(Object state transitions)
※ ※ ※
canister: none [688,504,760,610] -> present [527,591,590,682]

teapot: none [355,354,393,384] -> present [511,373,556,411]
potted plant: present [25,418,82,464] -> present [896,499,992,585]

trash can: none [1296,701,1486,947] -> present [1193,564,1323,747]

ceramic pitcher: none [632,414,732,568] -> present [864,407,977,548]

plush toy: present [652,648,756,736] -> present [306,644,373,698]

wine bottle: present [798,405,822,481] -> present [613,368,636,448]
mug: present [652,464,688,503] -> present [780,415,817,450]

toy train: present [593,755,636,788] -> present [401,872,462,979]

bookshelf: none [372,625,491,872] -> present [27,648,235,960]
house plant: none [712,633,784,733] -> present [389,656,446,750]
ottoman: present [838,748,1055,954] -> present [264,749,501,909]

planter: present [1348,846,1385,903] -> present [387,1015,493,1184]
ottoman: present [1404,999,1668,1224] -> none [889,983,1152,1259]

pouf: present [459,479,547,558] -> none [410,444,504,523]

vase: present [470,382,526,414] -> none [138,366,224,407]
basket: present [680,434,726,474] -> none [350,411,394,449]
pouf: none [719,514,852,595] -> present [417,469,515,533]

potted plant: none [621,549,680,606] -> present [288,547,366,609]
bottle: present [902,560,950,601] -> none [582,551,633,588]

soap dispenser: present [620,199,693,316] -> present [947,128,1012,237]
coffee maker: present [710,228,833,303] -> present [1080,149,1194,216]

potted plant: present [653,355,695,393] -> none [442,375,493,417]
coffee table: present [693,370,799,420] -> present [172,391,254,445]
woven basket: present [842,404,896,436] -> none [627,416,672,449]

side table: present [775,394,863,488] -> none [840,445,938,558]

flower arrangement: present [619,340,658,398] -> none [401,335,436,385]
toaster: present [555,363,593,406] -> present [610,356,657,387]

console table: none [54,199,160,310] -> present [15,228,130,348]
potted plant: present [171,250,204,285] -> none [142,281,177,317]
※ ※ ※
Every line that holds the string "ottoman" must be copied from the records above.

RESULT:
ottoman: present [838,748,1055,954] -> present [264,749,501,909]
ottoman: present [1404,999,1668,1224] -> none [889,983,1152,1259]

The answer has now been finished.